#### Task prompt:
For the data below, give again exactly the lines from the one containing "right wrist: (233, 440)" through the one containing "right elbow: (1239, 373)", both ends included, and no others.

Records contained in a dataset:
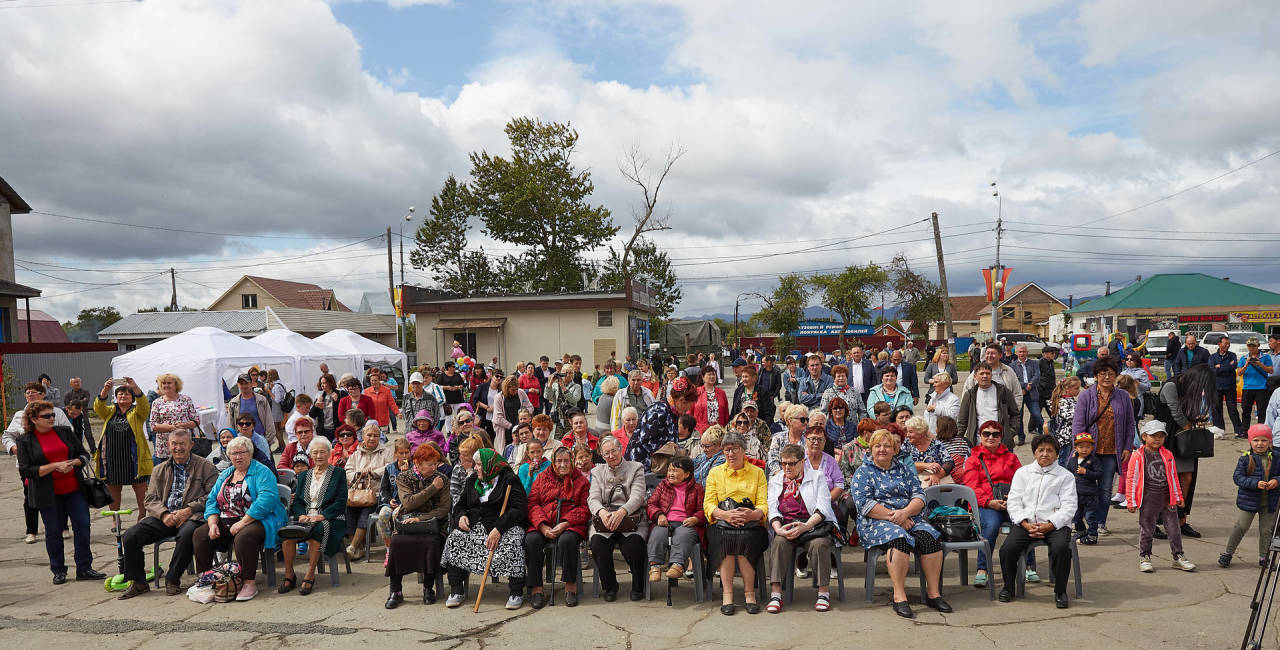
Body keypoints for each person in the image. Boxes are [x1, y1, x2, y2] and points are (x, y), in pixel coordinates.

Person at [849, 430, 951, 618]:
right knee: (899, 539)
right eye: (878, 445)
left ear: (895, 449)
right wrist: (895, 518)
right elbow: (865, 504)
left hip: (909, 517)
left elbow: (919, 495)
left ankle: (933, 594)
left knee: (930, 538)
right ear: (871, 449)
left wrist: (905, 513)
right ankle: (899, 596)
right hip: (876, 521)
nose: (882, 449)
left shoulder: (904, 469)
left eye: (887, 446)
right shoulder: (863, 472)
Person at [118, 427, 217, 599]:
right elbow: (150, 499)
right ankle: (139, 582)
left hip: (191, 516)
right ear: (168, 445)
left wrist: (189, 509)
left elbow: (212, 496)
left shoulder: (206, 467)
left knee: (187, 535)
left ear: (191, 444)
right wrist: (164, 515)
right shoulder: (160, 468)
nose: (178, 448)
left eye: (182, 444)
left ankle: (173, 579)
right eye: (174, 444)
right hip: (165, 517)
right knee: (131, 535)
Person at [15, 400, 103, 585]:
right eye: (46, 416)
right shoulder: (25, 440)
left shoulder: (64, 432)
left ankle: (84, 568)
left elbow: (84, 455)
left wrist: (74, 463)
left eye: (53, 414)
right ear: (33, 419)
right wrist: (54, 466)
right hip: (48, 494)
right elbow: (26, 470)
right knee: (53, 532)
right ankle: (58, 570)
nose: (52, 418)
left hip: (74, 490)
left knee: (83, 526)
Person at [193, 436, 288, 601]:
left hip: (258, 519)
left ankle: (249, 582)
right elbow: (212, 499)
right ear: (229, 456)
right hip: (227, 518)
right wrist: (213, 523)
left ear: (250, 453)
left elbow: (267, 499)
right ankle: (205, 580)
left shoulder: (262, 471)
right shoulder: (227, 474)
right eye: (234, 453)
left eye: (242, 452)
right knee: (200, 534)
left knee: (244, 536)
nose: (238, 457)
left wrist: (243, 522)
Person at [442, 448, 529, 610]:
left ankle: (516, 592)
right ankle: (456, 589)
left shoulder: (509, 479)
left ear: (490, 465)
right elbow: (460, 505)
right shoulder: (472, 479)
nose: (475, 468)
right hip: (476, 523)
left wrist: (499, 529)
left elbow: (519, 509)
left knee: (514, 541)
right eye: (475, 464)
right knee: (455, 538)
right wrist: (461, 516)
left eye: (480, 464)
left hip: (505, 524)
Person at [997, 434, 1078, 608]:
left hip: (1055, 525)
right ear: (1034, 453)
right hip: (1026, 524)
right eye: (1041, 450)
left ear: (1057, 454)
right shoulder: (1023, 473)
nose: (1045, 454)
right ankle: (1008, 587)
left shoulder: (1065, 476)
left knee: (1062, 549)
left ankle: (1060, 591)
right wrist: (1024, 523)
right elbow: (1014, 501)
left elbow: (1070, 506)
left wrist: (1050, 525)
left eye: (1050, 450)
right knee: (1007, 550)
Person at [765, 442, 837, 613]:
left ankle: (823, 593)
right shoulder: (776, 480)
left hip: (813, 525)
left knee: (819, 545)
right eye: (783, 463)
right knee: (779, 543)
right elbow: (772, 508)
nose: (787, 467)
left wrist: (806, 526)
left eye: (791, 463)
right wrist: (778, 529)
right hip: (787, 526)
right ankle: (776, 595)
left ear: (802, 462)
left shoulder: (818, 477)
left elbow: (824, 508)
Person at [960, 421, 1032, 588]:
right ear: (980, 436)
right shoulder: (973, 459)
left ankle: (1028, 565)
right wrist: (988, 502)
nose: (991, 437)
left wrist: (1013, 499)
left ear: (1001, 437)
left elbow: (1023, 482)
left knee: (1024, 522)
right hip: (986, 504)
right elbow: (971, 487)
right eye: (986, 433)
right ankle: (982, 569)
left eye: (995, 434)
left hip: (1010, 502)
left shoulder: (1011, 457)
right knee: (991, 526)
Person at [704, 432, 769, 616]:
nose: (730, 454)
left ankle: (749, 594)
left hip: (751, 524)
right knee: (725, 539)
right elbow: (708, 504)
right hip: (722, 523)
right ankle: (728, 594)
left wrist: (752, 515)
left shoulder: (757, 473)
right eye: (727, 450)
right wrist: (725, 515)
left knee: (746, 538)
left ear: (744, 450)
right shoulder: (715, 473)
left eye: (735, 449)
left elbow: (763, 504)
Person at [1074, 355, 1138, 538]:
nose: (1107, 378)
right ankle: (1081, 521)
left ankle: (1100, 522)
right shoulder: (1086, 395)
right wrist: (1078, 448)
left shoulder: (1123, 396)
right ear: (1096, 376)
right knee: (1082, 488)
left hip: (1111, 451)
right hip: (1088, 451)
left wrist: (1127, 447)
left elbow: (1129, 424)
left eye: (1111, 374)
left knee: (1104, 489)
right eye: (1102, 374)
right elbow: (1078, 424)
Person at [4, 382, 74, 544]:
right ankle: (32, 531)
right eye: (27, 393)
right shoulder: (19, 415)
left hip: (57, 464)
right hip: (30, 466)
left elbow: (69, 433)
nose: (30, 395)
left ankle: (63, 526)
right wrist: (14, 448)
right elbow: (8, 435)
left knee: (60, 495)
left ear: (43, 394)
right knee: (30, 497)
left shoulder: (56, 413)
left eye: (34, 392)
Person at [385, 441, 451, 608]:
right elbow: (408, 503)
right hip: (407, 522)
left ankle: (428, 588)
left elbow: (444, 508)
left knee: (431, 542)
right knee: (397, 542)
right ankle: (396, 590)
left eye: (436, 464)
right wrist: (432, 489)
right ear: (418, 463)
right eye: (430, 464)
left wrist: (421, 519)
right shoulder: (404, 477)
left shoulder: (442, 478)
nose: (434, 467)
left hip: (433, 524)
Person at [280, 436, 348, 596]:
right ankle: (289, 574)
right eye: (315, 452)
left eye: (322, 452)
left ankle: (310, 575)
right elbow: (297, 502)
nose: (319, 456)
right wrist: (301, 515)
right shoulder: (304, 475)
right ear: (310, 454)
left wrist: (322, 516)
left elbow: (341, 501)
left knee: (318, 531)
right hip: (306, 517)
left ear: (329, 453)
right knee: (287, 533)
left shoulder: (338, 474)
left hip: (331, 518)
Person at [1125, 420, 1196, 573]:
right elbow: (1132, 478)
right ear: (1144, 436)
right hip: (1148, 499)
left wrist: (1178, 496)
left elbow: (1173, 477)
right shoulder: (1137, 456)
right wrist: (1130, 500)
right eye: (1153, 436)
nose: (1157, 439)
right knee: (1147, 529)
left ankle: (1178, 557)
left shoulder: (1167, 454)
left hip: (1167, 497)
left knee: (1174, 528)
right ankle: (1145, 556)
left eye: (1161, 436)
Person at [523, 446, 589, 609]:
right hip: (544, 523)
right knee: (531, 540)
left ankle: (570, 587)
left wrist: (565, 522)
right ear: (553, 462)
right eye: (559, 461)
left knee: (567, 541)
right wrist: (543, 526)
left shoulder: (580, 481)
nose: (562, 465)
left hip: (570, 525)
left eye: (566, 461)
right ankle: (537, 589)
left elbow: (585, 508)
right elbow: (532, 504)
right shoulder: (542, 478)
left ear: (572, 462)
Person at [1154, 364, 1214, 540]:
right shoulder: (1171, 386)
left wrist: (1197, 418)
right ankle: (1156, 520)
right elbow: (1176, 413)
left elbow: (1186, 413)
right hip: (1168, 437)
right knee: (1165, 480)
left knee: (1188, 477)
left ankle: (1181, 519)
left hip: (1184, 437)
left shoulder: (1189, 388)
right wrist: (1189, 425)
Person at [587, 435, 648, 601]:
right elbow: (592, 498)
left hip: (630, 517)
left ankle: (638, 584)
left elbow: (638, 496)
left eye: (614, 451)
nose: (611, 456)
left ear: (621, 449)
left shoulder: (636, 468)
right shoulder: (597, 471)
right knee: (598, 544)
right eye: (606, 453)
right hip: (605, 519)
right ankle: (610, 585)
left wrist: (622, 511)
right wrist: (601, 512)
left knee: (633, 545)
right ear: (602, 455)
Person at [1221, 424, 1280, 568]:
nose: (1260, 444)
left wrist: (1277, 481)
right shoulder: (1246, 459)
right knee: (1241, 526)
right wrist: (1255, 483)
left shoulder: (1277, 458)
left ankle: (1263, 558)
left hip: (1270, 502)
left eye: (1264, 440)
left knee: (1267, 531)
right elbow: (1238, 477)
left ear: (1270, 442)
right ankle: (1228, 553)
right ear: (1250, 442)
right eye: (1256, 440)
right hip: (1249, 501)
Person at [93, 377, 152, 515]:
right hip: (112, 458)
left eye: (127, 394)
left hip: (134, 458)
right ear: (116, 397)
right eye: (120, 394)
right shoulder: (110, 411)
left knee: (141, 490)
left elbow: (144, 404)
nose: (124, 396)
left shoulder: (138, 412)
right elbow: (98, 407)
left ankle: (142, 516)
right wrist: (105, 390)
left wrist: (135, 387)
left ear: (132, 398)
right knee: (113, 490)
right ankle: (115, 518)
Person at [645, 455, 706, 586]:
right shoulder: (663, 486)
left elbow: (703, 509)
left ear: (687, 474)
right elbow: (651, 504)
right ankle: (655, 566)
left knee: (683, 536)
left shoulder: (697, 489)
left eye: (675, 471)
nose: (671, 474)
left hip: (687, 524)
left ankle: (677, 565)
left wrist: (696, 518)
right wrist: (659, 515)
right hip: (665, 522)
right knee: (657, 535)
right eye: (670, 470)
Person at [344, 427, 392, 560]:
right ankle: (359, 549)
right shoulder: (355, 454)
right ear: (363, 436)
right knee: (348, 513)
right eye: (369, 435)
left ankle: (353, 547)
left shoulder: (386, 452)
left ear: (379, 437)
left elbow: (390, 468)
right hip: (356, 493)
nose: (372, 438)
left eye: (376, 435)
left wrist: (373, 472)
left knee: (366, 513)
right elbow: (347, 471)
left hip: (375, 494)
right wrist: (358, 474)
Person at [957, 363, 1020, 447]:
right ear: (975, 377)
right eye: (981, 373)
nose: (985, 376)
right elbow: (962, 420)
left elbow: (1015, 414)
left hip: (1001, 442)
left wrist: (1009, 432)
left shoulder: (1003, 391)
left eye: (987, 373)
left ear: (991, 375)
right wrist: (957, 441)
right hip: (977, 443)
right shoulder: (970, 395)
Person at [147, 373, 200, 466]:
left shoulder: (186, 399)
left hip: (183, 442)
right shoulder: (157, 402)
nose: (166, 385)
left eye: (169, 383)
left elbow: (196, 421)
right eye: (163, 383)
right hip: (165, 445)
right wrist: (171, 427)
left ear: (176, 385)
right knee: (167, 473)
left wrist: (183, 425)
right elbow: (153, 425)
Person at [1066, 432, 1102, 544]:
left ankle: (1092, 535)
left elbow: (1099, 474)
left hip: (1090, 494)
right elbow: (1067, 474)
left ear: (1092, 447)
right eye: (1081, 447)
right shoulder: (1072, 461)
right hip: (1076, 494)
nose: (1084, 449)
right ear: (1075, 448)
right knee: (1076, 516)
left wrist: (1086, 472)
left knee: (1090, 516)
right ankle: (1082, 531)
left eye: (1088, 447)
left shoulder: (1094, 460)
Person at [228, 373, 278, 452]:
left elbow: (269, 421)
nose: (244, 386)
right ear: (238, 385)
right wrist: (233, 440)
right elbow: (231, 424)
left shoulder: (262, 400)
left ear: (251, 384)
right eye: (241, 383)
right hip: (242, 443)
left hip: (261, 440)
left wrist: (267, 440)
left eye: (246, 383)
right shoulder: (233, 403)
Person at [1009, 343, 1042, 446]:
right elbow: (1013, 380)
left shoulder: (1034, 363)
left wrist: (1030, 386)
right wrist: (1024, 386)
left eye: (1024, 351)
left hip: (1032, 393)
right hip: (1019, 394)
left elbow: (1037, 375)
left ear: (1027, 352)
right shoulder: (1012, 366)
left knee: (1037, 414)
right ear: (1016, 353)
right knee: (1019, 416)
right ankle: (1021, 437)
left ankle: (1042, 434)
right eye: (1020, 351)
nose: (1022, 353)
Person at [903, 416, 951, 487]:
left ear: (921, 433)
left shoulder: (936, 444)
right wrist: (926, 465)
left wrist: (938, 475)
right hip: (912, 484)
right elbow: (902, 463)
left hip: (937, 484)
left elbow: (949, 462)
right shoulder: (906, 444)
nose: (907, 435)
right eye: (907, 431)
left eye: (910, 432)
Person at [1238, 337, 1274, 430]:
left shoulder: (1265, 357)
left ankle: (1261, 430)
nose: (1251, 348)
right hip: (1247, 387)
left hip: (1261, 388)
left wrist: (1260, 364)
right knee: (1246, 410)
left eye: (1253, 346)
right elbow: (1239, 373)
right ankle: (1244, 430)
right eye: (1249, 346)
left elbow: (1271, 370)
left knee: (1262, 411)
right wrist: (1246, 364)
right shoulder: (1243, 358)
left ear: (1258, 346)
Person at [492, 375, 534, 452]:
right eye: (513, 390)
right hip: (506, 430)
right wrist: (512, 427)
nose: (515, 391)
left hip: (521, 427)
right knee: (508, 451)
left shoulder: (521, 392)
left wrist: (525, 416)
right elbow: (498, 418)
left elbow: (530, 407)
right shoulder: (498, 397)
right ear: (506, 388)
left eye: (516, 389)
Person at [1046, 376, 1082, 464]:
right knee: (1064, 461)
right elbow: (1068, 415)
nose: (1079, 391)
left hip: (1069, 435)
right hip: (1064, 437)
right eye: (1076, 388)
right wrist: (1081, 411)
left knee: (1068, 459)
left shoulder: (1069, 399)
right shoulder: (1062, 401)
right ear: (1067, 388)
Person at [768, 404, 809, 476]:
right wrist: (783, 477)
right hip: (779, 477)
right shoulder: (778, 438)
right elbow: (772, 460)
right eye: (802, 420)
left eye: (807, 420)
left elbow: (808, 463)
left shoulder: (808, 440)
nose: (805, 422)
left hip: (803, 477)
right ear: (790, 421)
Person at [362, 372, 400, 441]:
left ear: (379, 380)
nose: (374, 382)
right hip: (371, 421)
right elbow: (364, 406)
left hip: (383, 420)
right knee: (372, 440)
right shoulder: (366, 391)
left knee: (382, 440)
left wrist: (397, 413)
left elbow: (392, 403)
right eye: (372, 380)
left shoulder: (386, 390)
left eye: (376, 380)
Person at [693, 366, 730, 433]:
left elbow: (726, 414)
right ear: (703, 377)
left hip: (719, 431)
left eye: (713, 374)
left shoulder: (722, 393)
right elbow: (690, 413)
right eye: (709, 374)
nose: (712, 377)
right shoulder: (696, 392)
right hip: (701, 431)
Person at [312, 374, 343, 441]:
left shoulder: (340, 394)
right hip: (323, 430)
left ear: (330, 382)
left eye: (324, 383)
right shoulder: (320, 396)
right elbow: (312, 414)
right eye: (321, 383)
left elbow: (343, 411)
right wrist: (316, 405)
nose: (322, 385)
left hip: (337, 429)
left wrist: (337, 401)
...
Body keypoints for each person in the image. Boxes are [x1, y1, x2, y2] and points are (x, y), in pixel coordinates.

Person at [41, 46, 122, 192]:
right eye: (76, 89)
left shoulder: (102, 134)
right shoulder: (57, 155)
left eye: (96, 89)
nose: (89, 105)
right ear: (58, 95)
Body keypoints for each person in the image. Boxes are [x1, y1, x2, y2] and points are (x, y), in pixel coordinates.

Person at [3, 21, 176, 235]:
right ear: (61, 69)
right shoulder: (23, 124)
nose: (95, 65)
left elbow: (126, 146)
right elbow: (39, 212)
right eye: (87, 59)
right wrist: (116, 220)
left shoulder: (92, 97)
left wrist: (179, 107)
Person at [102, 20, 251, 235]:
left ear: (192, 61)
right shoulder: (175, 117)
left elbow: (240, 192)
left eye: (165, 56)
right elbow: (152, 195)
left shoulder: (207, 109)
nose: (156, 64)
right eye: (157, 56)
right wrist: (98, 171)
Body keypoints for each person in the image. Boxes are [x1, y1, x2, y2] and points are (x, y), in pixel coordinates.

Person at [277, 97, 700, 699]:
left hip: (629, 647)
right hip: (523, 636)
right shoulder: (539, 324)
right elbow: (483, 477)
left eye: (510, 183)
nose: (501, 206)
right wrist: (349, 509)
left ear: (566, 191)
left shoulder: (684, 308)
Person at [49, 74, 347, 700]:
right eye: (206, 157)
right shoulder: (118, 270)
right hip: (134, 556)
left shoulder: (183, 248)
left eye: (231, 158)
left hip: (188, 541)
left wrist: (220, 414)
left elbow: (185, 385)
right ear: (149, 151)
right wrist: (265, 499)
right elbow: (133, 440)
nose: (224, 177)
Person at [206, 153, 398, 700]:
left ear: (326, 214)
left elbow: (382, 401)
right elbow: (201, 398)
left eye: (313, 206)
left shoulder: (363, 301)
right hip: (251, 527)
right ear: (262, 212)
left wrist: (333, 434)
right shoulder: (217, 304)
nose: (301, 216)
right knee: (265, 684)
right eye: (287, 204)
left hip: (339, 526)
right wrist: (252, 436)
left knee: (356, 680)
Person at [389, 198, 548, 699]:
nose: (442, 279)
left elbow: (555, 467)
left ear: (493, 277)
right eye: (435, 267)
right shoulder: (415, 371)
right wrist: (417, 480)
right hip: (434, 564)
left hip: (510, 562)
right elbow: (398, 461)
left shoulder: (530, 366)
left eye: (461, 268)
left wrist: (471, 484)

#### Output below:
right wrist: (233, 440)
right elbow: (231, 424)
left shoulder: (262, 400)
left ear: (251, 384)
right eye: (241, 383)
right hip: (242, 443)
left hip: (261, 440)
left wrist: (267, 440)
left eye: (246, 383)
right shoulder: (233, 403)
Person at [1009, 343, 1042, 446]:
right elbow: (1013, 380)
left shoulder: (1034, 363)
left wrist: (1030, 386)
right wrist: (1024, 386)
left eye: (1024, 351)
left hip: (1032, 393)
right hip: (1019, 394)
left elbow: (1037, 375)
left ear: (1027, 352)
right shoulder: (1012, 366)
left knee: (1037, 414)
right ear: (1016, 353)
right knee: (1019, 416)
right ankle: (1021, 437)
left ankle: (1042, 434)
right eye: (1020, 351)
nose: (1022, 353)
Person at [903, 416, 951, 487]:
left ear: (921, 433)
left shoulder: (936, 444)
right wrist: (926, 465)
left wrist: (938, 475)
right hip: (912, 484)
right elbow: (902, 463)
left hip: (937, 484)
left elbow: (949, 462)
right shoulder: (906, 444)
nose: (907, 435)
right eye: (907, 431)
left eye: (910, 432)
Person at [1238, 337, 1274, 430]:
left shoulder: (1265, 357)
left ankle: (1261, 430)
nose: (1251, 348)
right hip: (1247, 387)
left hip: (1261, 388)
left wrist: (1260, 364)
right knee: (1246, 410)
left eye: (1253, 346)
right elbow: (1239, 373)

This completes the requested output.